→ **Assigned task**
Render the data below, starting at its first line and ending at the line that contains "anual de mais", both included, as a JSON list of strings with one string per line and blank lines omitted.

(Transcribed page contents)

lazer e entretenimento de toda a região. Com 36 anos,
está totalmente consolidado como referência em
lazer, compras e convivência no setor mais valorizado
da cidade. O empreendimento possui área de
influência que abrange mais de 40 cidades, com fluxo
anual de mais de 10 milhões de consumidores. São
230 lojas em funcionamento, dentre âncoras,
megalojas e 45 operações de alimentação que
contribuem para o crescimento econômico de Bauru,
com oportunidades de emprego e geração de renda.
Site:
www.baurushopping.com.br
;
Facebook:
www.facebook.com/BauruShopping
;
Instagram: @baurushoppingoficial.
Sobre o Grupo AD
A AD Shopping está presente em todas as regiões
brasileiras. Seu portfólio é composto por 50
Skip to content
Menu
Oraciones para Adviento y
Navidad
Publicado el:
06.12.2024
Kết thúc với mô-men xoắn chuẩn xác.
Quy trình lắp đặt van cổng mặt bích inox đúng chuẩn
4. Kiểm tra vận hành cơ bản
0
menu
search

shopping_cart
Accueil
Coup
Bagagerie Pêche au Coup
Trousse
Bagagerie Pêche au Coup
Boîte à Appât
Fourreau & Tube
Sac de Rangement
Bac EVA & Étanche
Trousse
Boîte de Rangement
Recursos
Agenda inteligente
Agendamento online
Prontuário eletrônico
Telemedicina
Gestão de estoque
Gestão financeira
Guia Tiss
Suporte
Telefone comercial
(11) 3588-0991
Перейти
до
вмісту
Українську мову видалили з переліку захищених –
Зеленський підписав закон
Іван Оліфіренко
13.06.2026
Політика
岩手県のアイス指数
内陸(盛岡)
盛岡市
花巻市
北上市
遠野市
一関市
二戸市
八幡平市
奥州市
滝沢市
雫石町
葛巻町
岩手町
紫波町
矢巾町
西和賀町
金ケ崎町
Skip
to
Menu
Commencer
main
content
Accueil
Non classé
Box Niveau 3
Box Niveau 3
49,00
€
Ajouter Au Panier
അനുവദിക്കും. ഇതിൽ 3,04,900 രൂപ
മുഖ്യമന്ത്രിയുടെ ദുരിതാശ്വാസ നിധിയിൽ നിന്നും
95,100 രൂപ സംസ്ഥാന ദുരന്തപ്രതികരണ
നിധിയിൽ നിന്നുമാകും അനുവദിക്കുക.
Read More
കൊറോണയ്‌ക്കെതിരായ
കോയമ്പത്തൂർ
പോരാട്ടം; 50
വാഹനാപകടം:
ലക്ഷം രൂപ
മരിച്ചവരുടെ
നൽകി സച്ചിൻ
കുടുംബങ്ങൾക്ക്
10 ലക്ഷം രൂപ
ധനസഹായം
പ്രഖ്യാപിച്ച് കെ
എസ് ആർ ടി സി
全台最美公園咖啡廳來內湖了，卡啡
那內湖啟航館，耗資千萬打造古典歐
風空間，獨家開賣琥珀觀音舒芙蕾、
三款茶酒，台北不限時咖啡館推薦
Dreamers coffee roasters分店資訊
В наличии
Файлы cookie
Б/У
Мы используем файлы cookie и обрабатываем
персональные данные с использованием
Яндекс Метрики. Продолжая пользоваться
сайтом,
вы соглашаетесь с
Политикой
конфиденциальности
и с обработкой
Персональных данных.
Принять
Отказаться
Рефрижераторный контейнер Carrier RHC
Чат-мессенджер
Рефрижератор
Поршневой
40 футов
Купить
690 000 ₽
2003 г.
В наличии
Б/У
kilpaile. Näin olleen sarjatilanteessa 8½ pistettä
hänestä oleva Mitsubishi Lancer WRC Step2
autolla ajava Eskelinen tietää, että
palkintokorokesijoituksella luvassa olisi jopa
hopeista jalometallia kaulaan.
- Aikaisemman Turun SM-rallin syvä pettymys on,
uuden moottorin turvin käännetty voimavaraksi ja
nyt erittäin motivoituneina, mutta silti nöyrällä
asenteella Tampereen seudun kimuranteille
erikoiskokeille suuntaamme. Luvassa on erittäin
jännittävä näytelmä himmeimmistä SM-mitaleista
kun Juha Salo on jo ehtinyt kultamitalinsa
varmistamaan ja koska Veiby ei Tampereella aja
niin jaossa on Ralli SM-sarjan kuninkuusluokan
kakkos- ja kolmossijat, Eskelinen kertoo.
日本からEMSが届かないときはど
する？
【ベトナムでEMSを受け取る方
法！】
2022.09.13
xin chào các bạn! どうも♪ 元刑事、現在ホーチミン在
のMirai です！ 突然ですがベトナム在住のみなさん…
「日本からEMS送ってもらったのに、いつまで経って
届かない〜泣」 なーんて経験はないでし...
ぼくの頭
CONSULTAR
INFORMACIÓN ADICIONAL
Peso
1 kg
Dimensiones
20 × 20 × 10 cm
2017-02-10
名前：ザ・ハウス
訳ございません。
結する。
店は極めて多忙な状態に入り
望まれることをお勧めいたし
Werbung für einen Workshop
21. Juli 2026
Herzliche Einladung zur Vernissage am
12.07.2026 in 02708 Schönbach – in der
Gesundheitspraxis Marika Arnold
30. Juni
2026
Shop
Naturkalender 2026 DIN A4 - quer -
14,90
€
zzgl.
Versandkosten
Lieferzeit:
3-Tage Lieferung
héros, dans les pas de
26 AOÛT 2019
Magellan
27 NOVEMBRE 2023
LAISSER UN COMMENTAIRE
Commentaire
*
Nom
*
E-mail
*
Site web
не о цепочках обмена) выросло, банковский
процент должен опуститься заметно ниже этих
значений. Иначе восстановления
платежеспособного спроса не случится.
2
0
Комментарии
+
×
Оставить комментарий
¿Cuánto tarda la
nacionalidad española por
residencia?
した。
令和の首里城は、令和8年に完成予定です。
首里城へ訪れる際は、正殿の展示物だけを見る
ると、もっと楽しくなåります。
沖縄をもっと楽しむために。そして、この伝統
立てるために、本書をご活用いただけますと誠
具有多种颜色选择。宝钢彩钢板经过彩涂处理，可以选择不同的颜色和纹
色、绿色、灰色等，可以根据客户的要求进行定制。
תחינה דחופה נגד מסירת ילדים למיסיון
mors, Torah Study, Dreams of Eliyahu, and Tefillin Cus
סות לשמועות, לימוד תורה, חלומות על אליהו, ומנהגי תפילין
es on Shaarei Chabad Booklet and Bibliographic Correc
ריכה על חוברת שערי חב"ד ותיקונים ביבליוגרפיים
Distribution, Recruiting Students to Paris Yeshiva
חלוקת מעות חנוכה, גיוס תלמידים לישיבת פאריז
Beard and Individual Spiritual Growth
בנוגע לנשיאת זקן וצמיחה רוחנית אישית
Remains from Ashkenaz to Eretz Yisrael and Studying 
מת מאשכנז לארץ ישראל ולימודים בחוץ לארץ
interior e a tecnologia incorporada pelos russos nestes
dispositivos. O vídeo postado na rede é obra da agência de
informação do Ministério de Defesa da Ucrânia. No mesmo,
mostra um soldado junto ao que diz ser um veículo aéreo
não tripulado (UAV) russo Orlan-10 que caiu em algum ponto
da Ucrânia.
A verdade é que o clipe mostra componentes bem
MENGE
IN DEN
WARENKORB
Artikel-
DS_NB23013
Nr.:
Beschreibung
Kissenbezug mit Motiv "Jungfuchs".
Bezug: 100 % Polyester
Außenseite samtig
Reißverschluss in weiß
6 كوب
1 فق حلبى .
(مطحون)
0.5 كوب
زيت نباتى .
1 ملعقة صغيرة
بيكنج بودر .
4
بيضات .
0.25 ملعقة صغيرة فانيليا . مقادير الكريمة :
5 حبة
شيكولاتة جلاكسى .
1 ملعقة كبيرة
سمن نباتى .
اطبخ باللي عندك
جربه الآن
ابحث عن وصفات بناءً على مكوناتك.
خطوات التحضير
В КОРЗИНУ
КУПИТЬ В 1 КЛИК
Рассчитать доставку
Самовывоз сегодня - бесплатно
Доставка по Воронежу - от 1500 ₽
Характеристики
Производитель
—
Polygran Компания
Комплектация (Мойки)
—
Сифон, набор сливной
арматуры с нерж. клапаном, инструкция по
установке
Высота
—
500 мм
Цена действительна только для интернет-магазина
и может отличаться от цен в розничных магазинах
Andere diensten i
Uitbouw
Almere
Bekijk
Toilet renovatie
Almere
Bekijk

→ **Result of this task**
[
  "lazer e entretenimento de toda a região. Com 36 anos,",
  "está totalmente consolidado como referência em",
  "lazer, compras e convivência no setor mais valorizado",
  "da cidade. O empreendimento possui área de",
  "influência que abrange mais de 40 cidades, com fluxo",
  "anual de mais de 10 milhões de consumidores. São"
]